* Extrait à lire
● ● ● ●

Ayant établi ce raisonnement, la CJUE se penche ensuite sur l’éventuel caractère « public » des données personnelles. En effet, une exception à l’interdiction de principe de l’art. 9 par. 1 RGPD est le cas où les données sont « manifestement rendues publiques par la personne concernée ». Pour tomber dans cette exception, il est nécessaire que la personne concernée ait voulu, de manière explicite et par un acte positif clair, rendre accessibles ses informations au grand public.
En l’espèce, s’il s’avère que la consultation de pages web est de nature à révéler des données sensibles, cette consultation seule ne permet pas de déduire une intention de rendre publiques des informations sensibles de la part de l’internaute. Dans le cas où des plug-ins sociaux sont utilisés, tels que les boutons de sélection « j’aime » ou « partage », il est nécessaire pour l’utilisateur de pouvoir paramétrer l’étendue de la publication de ces données. Il est donc nécessaire que la personne concernée exprime ce choix de manière claire et en toute connaissance de l’étendue de la publication pour tomber dans l’exception à l’interdiction de principe de l’art. 9 par. 1 RGPD.
Quelles bases juridiques ?
La CJUE examine quelles bases juridiques au sens de l’art. 6 RGPD pourraient être retenues pour un traitement relatif à de la publicité ciblée. Le consentement, le contrat, l’intérêt légitime, la sauvegarde des intérêts vitaux et l’intérêt public sont examinés un à un. Sans entrer dans une analyse détaillée de chacune de ces bases juridiques, on peut dégager certains points dignes d’intérêt.
En préambule de son analyse, la CJUE établit que si un traitement englobe des données sensibles en plus de données personnelles « normales », sans dissociation entre les deux types de données, le traitement est en principe interdit sur la base de l’art. 9 par. 1 RGPD. Ce raisonnement implique que lorsqu’un jeu de données contient même une seule information de type sensible, celui-ci est alors « contaminé » et se retrouve soumis aux exigences strictes concernant le traitement de données de catégories spéciales.

● ● ● ●

* Listing affiché
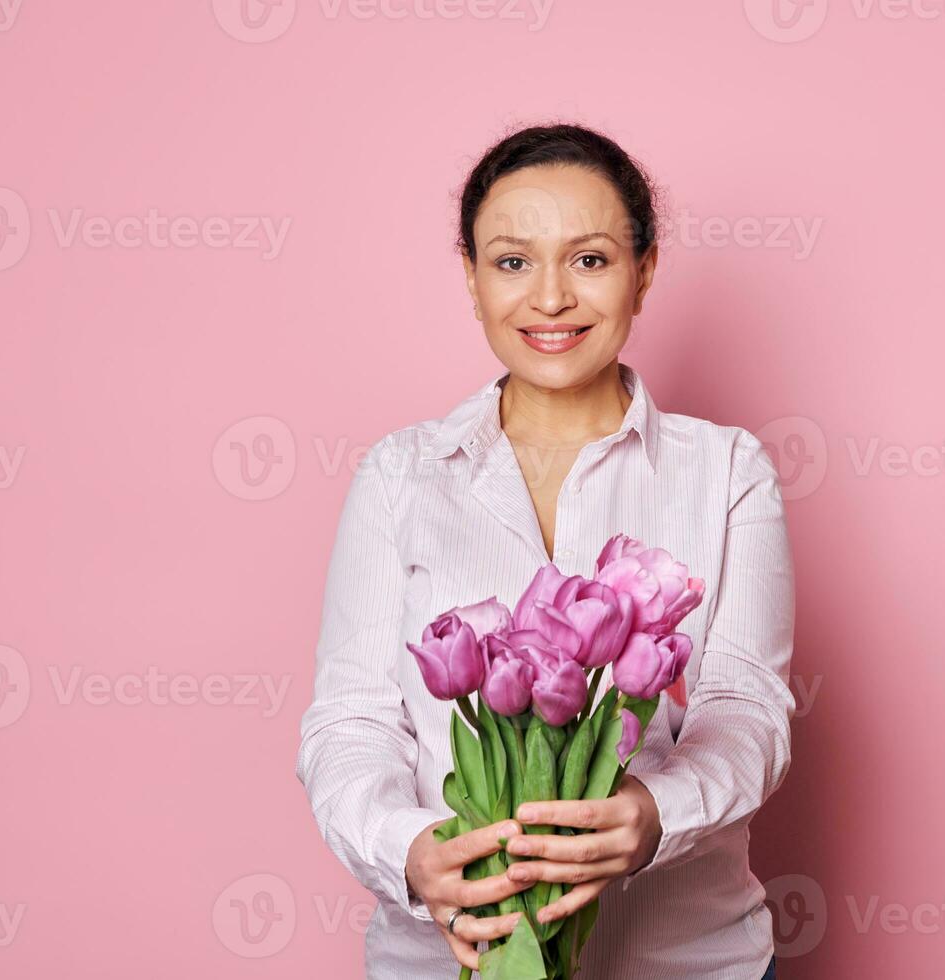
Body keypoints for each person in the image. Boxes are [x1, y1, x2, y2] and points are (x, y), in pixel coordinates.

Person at [296, 123, 794, 979]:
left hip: (687, 962)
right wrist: (412, 851)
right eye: (513, 261)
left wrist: (654, 813)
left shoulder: (727, 471)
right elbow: (351, 722)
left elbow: (746, 706)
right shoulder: (399, 476)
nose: (551, 298)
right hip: (442, 963)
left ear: (644, 270)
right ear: (471, 278)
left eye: (591, 259)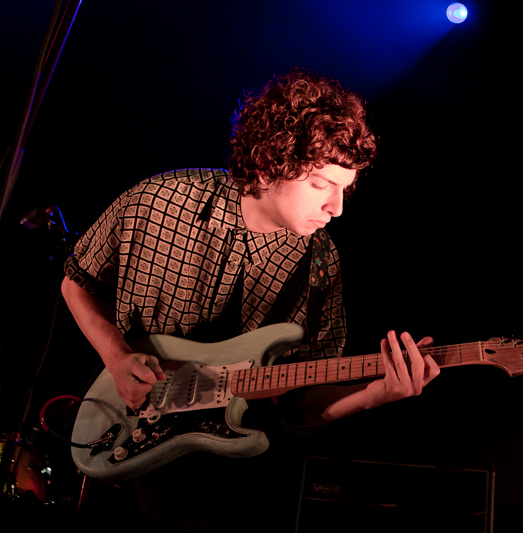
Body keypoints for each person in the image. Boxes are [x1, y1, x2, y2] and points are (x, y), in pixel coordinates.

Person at [60, 68, 440, 529]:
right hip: (121, 433)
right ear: (267, 165)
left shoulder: (321, 263)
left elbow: (301, 406)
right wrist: (117, 357)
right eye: (321, 184)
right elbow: (78, 282)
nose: (336, 208)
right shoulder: (158, 200)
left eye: (346, 188)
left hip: (225, 484)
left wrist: (376, 394)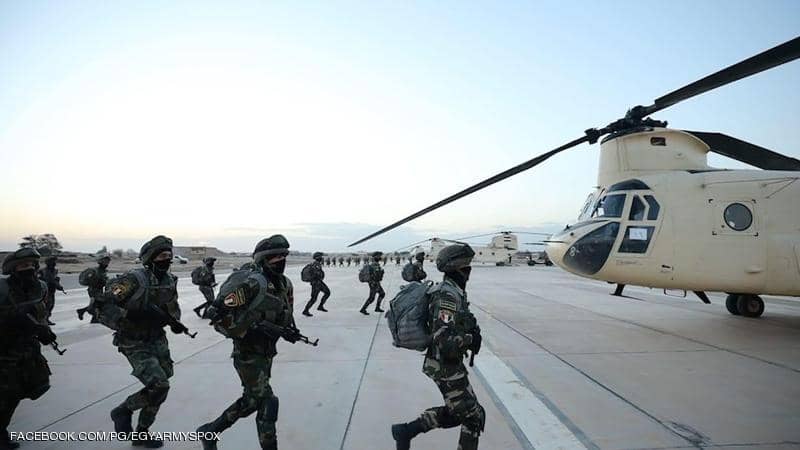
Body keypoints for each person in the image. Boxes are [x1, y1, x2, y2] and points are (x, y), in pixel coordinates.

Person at [197, 235, 301, 450]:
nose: (281, 261)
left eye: (283, 256)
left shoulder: (284, 284)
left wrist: (289, 331)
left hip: (267, 352)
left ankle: (211, 431)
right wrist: (251, 327)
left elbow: (285, 312)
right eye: (275, 258)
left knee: (252, 401)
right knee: (267, 401)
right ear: (263, 260)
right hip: (247, 352)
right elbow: (218, 315)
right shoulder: (251, 284)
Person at [392, 244, 484, 450]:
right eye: (466, 268)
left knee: (457, 413)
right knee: (473, 417)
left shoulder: (454, 292)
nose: (469, 272)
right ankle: (406, 431)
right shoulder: (447, 297)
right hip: (445, 367)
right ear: (458, 270)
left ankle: (406, 431)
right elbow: (444, 339)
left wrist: (470, 329)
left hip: (448, 364)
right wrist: (470, 339)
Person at [97, 235, 183, 448]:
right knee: (159, 385)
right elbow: (103, 305)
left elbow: (172, 308)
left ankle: (141, 433)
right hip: (134, 341)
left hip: (157, 339)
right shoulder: (133, 280)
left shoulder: (169, 281)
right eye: (161, 256)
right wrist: (128, 317)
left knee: (160, 388)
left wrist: (174, 322)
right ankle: (123, 410)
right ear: (150, 258)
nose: (166, 259)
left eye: (169, 255)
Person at [0, 248, 57, 450]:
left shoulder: (40, 287)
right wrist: (15, 316)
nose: (29, 269)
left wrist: (44, 331)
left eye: (32, 265)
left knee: (36, 385)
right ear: (13, 268)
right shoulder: (3, 289)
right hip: (4, 349)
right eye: (24, 265)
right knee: (9, 392)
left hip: (27, 348)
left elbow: (41, 315)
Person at [77, 252, 111, 322]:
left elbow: (104, 280)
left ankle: (84, 313)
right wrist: (100, 282)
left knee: (97, 304)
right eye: (105, 261)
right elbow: (93, 281)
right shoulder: (96, 270)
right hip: (93, 290)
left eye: (107, 262)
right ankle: (93, 317)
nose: (107, 263)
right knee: (98, 304)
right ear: (101, 262)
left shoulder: (103, 271)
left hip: (99, 289)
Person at [302, 252, 330, 316]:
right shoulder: (316, 265)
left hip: (318, 283)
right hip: (316, 283)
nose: (322, 258)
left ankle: (320, 306)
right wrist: (320, 275)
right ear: (318, 257)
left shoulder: (316, 264)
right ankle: (306, 310)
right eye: (321, 257)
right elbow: (317, 274)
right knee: (314, 298)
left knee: (327, 293)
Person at [37, 256, 64, 323]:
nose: (54, 263)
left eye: (54, 261)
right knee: (46, 305)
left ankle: (47, 319)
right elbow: (39, 281)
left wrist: (59, 286)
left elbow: (55, 280)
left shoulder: (55, 271)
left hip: (52, 290)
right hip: (45, 291)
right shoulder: (42, 271)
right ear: (48, 263)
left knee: (51, 305)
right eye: (52, 261)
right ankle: (43, 320)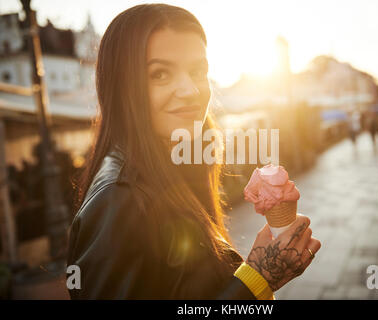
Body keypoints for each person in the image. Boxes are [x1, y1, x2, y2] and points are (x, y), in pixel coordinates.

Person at [66, 4, 321, 299]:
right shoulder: (118, 199)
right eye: (160, 74)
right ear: (123, 87)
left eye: (198, 70)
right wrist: (257, 279)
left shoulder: (172, 167)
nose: (190, 90)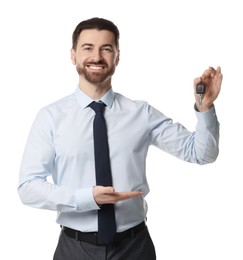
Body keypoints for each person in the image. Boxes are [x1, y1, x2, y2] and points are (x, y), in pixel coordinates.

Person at [18, 17, 223, 260]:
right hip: (75, 248)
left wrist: (205, 108)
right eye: (88, 48)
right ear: (73, 55)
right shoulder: (51, 117)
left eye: (106, 48)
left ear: (117, 56)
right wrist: (87, 198)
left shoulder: (140, 113)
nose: (97, 56)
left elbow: (201, 153)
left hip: (134, 248)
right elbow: (28, 187)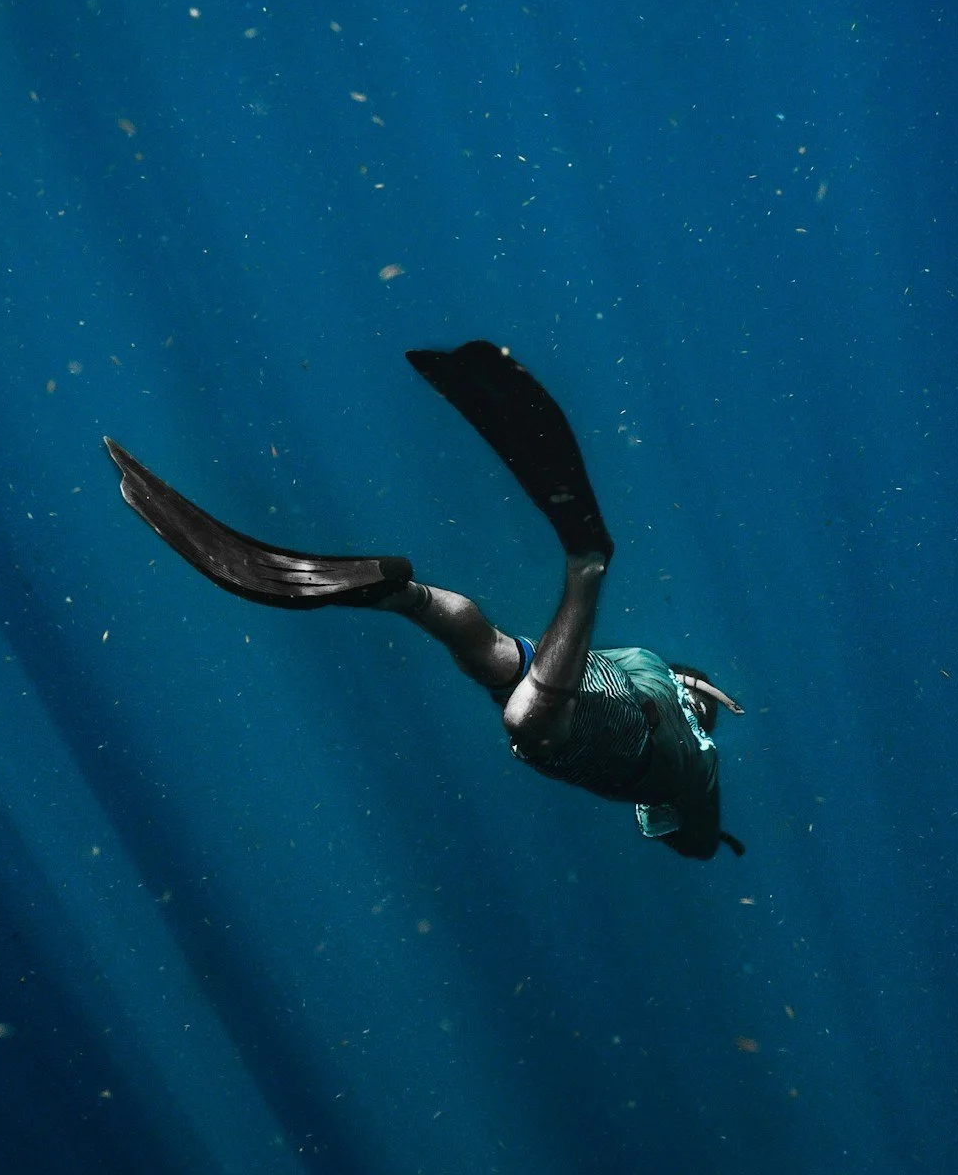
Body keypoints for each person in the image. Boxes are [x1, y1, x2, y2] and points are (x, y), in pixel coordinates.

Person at [104, 340, 743, 859]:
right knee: (531, 718)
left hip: (594, 681)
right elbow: (696, 847)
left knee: (491, 649)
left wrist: (682, 684)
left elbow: (644, 681)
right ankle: (586, 566)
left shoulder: (650, 666)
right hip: (594, 724)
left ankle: (409, 597)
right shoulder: (699, 769)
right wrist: (709, 835)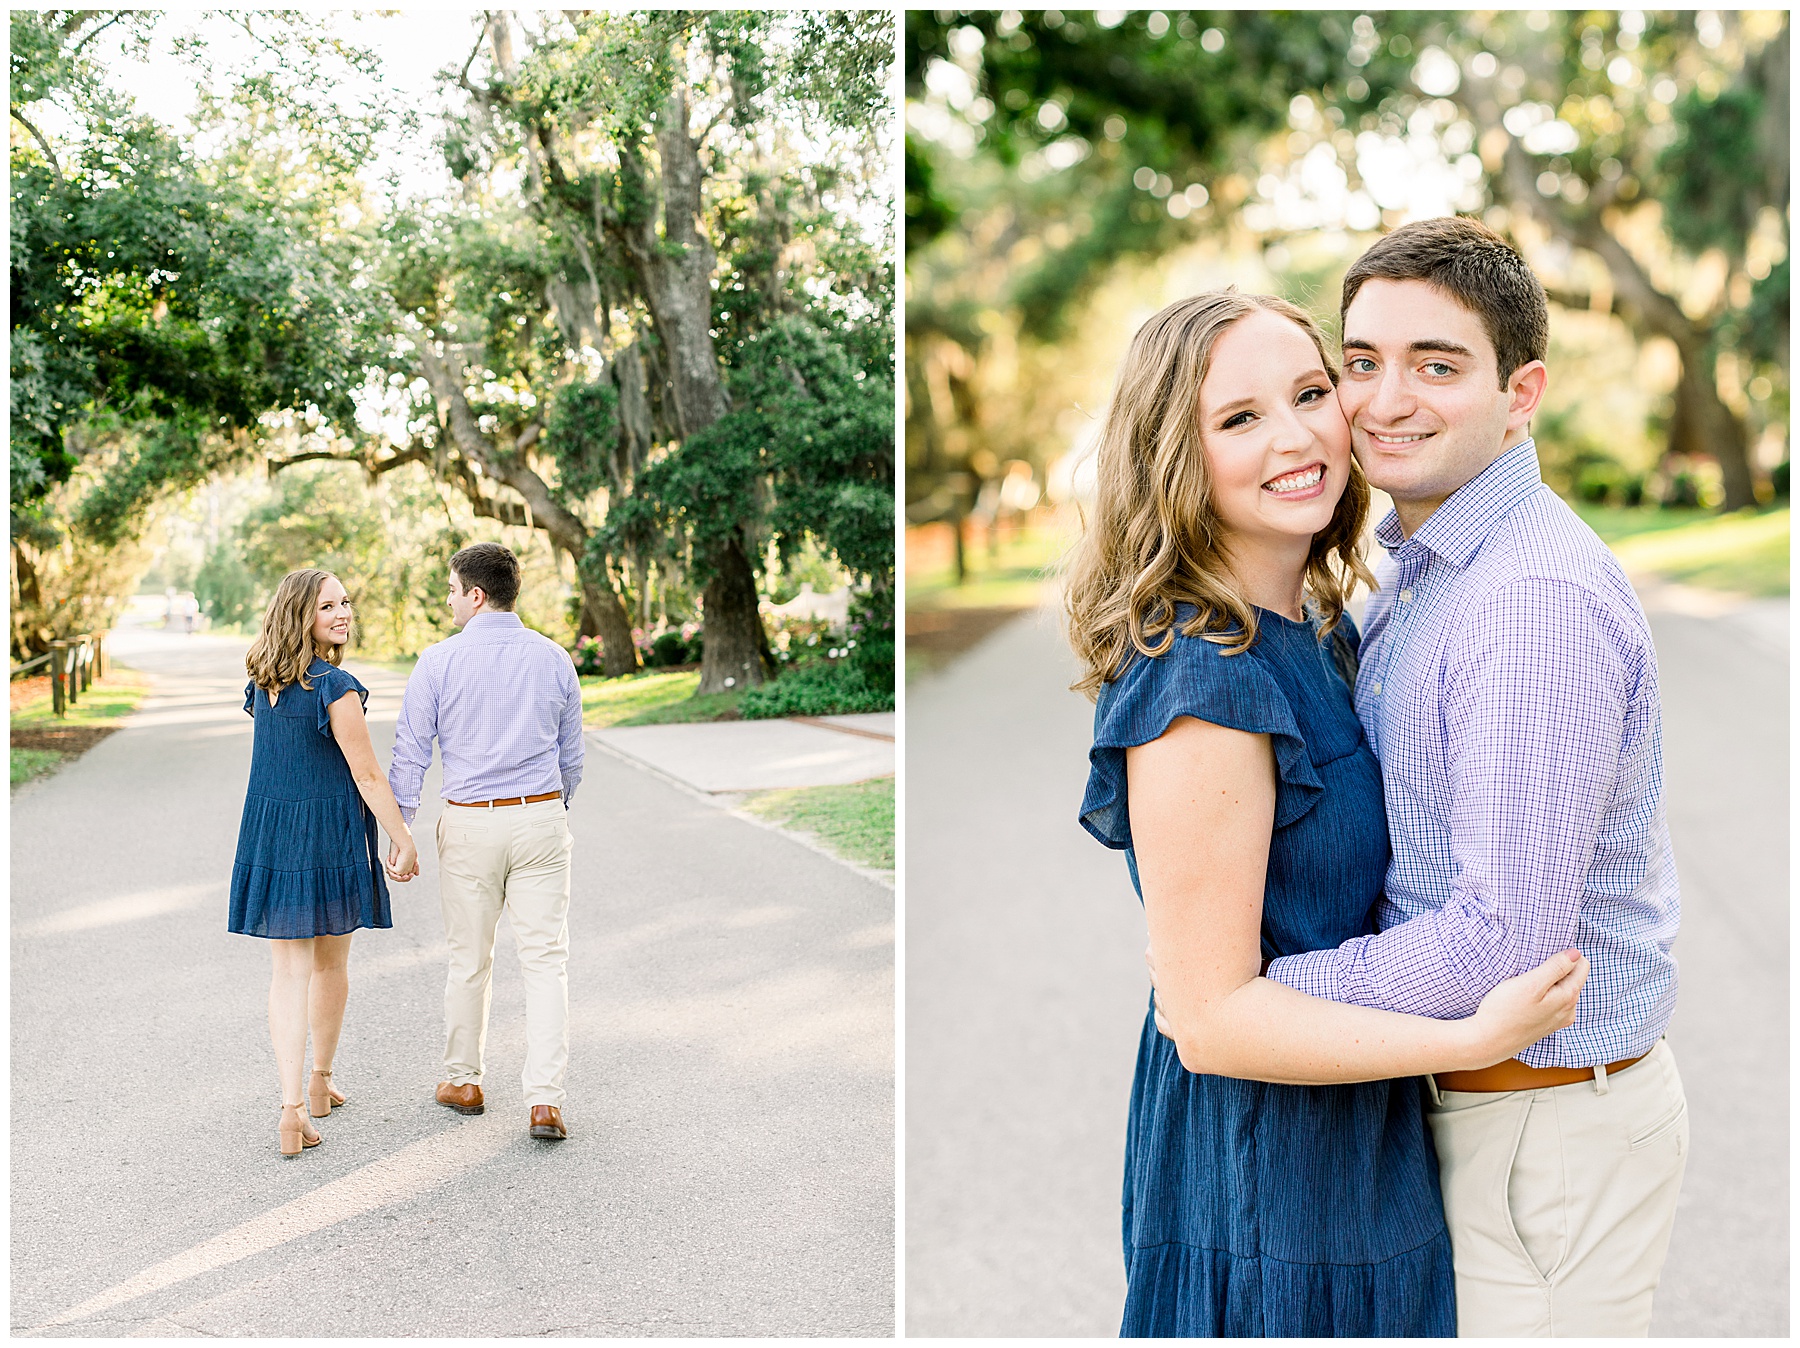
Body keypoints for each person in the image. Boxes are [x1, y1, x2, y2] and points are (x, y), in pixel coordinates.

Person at [1065, 290, 1589, 1337]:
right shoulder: (1203, 684)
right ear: (1175, 454)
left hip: (1360, 1141)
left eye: (1310, 392)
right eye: (1240, 418)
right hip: (1269, 1178)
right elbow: (1211, 1019)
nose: (1299, 434)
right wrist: (1469, 1029)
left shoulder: (1317, 630)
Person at [1260, 216, 1686, 1337]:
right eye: (1360, 362)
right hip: (1469, 1115)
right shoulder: (1429, 569)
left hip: (1544, 1138)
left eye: (1435, 365)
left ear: (1521, 390)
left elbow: (1505, 940)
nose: (1383, 399)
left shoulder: (1528, 600)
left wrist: (1265, 997)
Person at [388, 543, 585, 1141]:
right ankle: (545, 1100)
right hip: (540, 820)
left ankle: (464, 1080)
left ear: (476, 595)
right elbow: (571, 757)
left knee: (469, 959)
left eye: (451, 591)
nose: (448, 601)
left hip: (471, 822)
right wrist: (550, 808)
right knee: (545, 962)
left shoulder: (439, 662)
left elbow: (410, 756)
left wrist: (401, 834)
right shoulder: (555, 659)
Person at [230, 569, 419, 1157]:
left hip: (273, 836)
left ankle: (303, 1098)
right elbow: (366, 774)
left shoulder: (263, 684)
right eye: (328, 606)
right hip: (329, 837)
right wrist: (402, 837)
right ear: (300, 615)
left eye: (345, 602)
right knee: (330, 964)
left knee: (289, 972)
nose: (343, 613)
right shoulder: (336, 688)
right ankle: (312, 1087)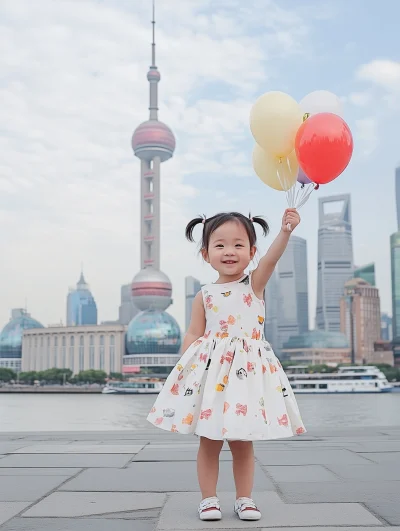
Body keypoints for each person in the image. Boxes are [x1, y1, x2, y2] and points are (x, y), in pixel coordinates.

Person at [147, 210, 306, 522]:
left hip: (245, 377)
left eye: (238, 245)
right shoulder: (204, 295)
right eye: (220, 246)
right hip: (212, 376)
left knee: (242, 441)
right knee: (209, 439)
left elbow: (272, 261)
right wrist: (182, 372)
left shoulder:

● ● ● ●

D'après l'extrait à lire, quelle condition la personne concernée doit-elle remplir pour que ses données relèvent de l'exception des données « manifestement rendues publiques par la personne concernée » ?

Elle doit avoir voulu, de manière explicite et par un acte positif clair, rendre ses informations accessibles au grand public.